Roger Hockett: Wallowa County faces an economic threshold

Published 6:00 am Wednesday, October 4, 2023

Throughout the Western United States, scenic small towns are being inundated with development and population growth.

The average population growth between 2010 and 2019 was 13.3% for small Western towns but the percentage of second homes or vacation homes went up 65%. A new cultural mobility by investors, retirees, and tourists has millions of Americans targeting someplace rural and beautiful. These Western towns and counties are being loved to death.

For decades, Wallowa County quietly dodged the explosive tourist development surge that has hammered other scenic towns (Aspen, Jackson Hole, Park City, and others). The decision by Union Pacific to choose Sun Valley instead of the Wallowa Valley delayed this development.

In the 1950s and 60s, the county’s isolated economy was simple: It was farming, ranching, logging, and retail (all the storefronts were filled, no tourist shops) with some government, and a small amount of tourism beginning July 4 and ending on Labor Day. There was one Realtor and few vacation rentals.

Now the outside media world has found Wallowa County and is shouting monthly to all their readers to come take a look at the valley. One magazine named Joseph as one of the top 10 future Zoom towns in Oregon. A national poll indicated 20 million Americans would consider moving to a rural location.

A research effort funded by the National Institute for Transportation and Communities (GNAR report No. 1475) looked at issues affecting small rural Western communities resulting from sudden increases in tourism and in-migration. One of the tools used was to use census and employment data and look at “commuter sheds” which, like a watershed, map where residents live versus where they drive to work, resulting in an informative, colorful map display of the commuter paths and the complexity of work life in the Western U.S.

Workers in the West are driving very long distances to go to work, mainly because they cannot afford the housing where they work. Currently, 642 people who work in Wallowa County live outside the county, mirroring trends in the rest of the West.

Young working families in the county need year-round jobs that pay a living wage and seasonal tourism does not provide that.

There is a path that would bring in families with high disposable income which in turn would stimulate the building trades and development of service businesses, creating year-round employment, I am speaking of digital workers. Digital is the economic engine in today’s cities, and remote digital workers are the employment wave of the near future.

One of my sons, a duel-fuel combustion research engineer, works from his bedroom in Austin, Texas for Caterpillar, located in the Midwest. He runs complicated computer modeling of new engine designs next to where he sleeps. The other son, a finance CPA for a medical software company, works from a small bedroom administering the financial assets of that mid-sized company; his wife works from another bedroom designing online marketing campaigns for large corporations. Both families have two small children and they earn more and spend more than I ever did.

If you bring these types of workers into the county, they are there year-round and offset the ups and downs of the summer tourist bubble, and they don’t leave empty short-term rental houses. They bring their income with them (from wealthy urban areas) which they spend in the local economy on new houses, products, and services.

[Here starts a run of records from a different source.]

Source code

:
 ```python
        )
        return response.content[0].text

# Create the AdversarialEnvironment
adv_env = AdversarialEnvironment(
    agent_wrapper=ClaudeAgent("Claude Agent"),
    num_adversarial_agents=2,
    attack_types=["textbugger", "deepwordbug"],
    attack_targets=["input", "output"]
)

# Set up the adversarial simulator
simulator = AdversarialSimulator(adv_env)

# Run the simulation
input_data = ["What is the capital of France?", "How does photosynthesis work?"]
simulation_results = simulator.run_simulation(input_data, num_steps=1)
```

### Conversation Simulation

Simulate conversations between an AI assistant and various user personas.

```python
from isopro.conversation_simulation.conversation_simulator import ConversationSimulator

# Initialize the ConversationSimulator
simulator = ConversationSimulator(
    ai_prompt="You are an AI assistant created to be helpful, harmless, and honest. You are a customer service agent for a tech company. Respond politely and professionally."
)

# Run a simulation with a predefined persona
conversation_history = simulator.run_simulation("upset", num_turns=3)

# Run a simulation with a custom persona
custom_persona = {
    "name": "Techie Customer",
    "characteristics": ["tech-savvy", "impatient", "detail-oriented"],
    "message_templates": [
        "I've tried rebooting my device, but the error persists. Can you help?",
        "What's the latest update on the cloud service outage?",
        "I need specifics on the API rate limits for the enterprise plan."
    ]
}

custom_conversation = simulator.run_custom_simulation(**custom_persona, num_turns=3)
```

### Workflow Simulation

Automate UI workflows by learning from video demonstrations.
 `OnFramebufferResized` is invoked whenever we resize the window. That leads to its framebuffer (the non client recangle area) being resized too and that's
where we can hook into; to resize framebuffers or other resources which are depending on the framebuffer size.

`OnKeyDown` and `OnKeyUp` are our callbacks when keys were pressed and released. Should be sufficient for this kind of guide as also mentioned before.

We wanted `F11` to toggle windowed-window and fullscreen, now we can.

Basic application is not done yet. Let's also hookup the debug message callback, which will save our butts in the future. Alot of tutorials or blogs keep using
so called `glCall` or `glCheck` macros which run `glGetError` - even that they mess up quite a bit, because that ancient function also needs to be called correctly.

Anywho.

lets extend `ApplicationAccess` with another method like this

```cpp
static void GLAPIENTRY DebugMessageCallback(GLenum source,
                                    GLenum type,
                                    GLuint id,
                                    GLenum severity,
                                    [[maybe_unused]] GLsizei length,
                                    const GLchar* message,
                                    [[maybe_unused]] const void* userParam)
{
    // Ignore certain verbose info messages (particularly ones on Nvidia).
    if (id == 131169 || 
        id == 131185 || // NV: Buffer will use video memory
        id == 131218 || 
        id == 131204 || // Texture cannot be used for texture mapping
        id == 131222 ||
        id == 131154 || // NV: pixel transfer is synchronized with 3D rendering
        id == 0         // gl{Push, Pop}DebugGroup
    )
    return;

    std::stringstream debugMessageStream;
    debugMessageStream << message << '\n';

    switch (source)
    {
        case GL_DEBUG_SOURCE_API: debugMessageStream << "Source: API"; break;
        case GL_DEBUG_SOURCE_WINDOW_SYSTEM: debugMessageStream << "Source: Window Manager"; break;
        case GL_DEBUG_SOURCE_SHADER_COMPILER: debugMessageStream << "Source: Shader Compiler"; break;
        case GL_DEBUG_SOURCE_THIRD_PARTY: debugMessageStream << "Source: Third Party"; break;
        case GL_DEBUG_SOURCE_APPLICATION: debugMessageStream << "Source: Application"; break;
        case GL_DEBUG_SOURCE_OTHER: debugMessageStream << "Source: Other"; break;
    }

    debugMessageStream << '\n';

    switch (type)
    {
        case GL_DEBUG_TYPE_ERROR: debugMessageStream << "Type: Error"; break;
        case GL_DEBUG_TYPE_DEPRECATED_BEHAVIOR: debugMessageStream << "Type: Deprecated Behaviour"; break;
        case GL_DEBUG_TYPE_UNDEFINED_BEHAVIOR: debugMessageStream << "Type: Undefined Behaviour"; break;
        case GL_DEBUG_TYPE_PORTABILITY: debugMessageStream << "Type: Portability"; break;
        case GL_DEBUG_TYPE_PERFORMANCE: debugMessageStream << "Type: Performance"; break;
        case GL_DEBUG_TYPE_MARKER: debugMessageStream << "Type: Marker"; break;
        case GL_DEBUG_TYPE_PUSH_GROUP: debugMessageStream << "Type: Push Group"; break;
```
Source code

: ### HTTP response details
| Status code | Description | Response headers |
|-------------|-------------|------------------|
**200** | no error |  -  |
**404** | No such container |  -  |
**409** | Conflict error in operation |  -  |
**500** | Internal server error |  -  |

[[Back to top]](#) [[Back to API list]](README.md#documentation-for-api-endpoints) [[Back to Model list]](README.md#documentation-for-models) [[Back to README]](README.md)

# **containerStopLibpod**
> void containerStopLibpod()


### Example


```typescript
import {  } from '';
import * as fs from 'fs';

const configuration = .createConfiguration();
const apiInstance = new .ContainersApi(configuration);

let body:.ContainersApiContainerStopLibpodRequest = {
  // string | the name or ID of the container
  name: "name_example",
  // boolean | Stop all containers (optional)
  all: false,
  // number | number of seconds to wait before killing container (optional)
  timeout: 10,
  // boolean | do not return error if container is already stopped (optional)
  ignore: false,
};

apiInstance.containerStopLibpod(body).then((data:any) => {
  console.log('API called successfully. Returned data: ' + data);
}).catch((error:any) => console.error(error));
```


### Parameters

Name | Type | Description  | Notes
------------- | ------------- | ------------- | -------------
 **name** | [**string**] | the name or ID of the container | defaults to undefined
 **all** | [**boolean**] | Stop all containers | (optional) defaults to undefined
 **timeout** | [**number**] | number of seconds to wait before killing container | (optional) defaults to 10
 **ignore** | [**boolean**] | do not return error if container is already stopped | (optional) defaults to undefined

They also have young, active families which help offset the aging of Wallowa County, which has a much higher percentage of persons over 65 than the state of Oregon or other Northwest urban areas.

In the Seattle area, digital workers are plentiful, but the acute shortage is skilled tradesmen. Plumbers, electricians, carpenters, construction workers, or really anyone with good hand skills and a responsible attitude are very hard to find, and expensive (the median wage is $38.47 an hour). However, it is the high incomes of the digital workers that finance the good-paying trade and construction jobs. There is an essential income transfer from the cutting-edge economy to the support economy and you see it everywhere in the high-tech city.

While digital workers would bring needed income and property tax revenues into the county, they would also add to the problems that come with development, which means increased pressure on existing infrastructure: roads, water, sewer, fire, police, medical, etc. But that is the nature of economic growth: You can’t have growth without the complexity.

Some of the physical beauty of the valley would be lost as the number of buildings grow on the landscape. Remember what the drive between Enterprise and Joseph looked like? It was all farm fields at one time.

One of the most important issues is, would these formerly urban people meld with the ethos of a rural community? Generally these people are not far-right conservatives nor far-left liberals; mostly they are independents or moderates. Socially, they tend to be creative people that get involved in community activities. How would they do in an isolated area with hard winters? This is a topic for a different essay.

If the standard of living in the county is to be raised, the economic infusion will have to come from outside the county. Can an influx of digital families be part of this solution? I don’t know, but trends indicate it may be coming, so the county needs to start long-range planning to guide development in the direction that best preserves the county’s way of life.